Botellón
“Alcohol, alcohol… hemos venido a emborracharnos, el resultado nos da igual”, acabaron coreando los aficionados de Arcos de la Frontera en un partido de fútbol en el que, además de perder el Cádiz, no les vendieron nada de alcohol en aplicación de la Ley del Deporte. En aquel partido el público reivindicaba alcohol como quien reivindica libertad. Con el mismo coro, miles de personas se congregan los fines de semana para consumir bebidas alcohólicas en la calle porque la calle, bien entendida, tiene su punto de transgresión. Como si en plena Ley Seca el alcohol saliera de los tugurios prohibidos y se airea descaradamente ante la seguridad y orden público.
El encanto del botellón debe consistir en sentirse juntos, pertenecientes a un grupo enorme y, si uno no está, se está perdiendo algo muy importante que no volverá a repetirse. Seguro que aquella noche fue la mejor…justo la noche en que uno no está.
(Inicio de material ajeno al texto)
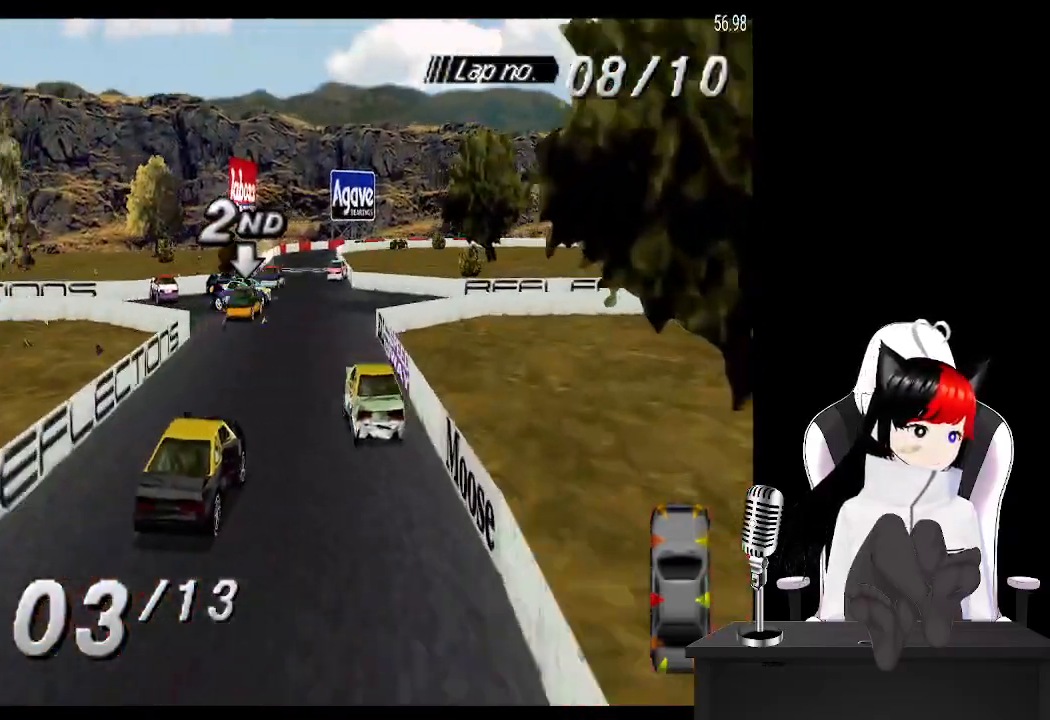
{"buttons": ["CROSS"], "left_stick": "center", "button_events": [[33, "DPAD_RIGHT", "down"], [150, "DPAD_RIGHT", "up"], [283, "DPAD_LEFT", "down"], [400, "DPAD_LEFT", "up"]]}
Un exacerbado sentimiento del presente; la fiebre del ahora; la prisa por beberse el día y la noche, ¿y si lo mejor ocurre de madrugada? Tardarán años hasta percatarse de que todo era alcohol y hormonas, que lo que pasó no era nuevo sino tan igual como hace milenios. Objetivamente no hay nada deplorable en beber alcohol en la calle. Salvo que la ceremonia pública se desvirtúe y sirva para despertar el ardor guerrero de algunos que gustan de quemar contenedores. La comprensión por la hormona juvenil se acaba cuando, para algunos, lo mejor de la fiesta viene al final cuando llega la fuerza pública y hay que hace barricadas y pelearse con los agentes. El ensueño se pervierte y se convierte en algo lejano a la celebración báquica. En definitiva, hasta que el botellón se convierte en una guerra urbana que toca mucho los bemoles a la comunidad.
Hasta que un buen día, a una mente preclara de vanguardia se le ocurra beber nuevamente en copa y que es reivindicativo ataviarse con un chaqué. Solo es cuestión de prohibir el chaqué y la copa. O cobren decadente vigencia las puestas de largo con vestido de encaje de guipur con hilo de seda, solo hay que prohibir las puestas de largo y la seda.
Hacer botellón es antihigiénico, se pasa mucho frío y se acaba molido pasando tantas horas en pie. Pero es su juventud, son sus días y es su tiempo. En nuestra lejana juventud íbamos a un bar emblemático y también antihigiénico, - el Guarro para más señas- en el que bebíamos vino de misa y comíamos sospechosas patatas picantes. También íbamos a bares en los que había música, Dire Strait, David Bowie, Lou Reed y esa gente. Eran lugares que tampoco estaban bien vistos por el personal adulto, sobre todo porque el letrero de neón inducía a confusión a las mentes menos limpias y porque el aspecto de la juventud no era ortodoxo. Hubo que romper moldes y ¡vaya si los rompimos! Por eso ahora el botellón no nos asusta ni confunde, porque pasará, evolucionará y quién sabe qué otro invento nacerá de una juventud que se niega a ser anciana prematuramente.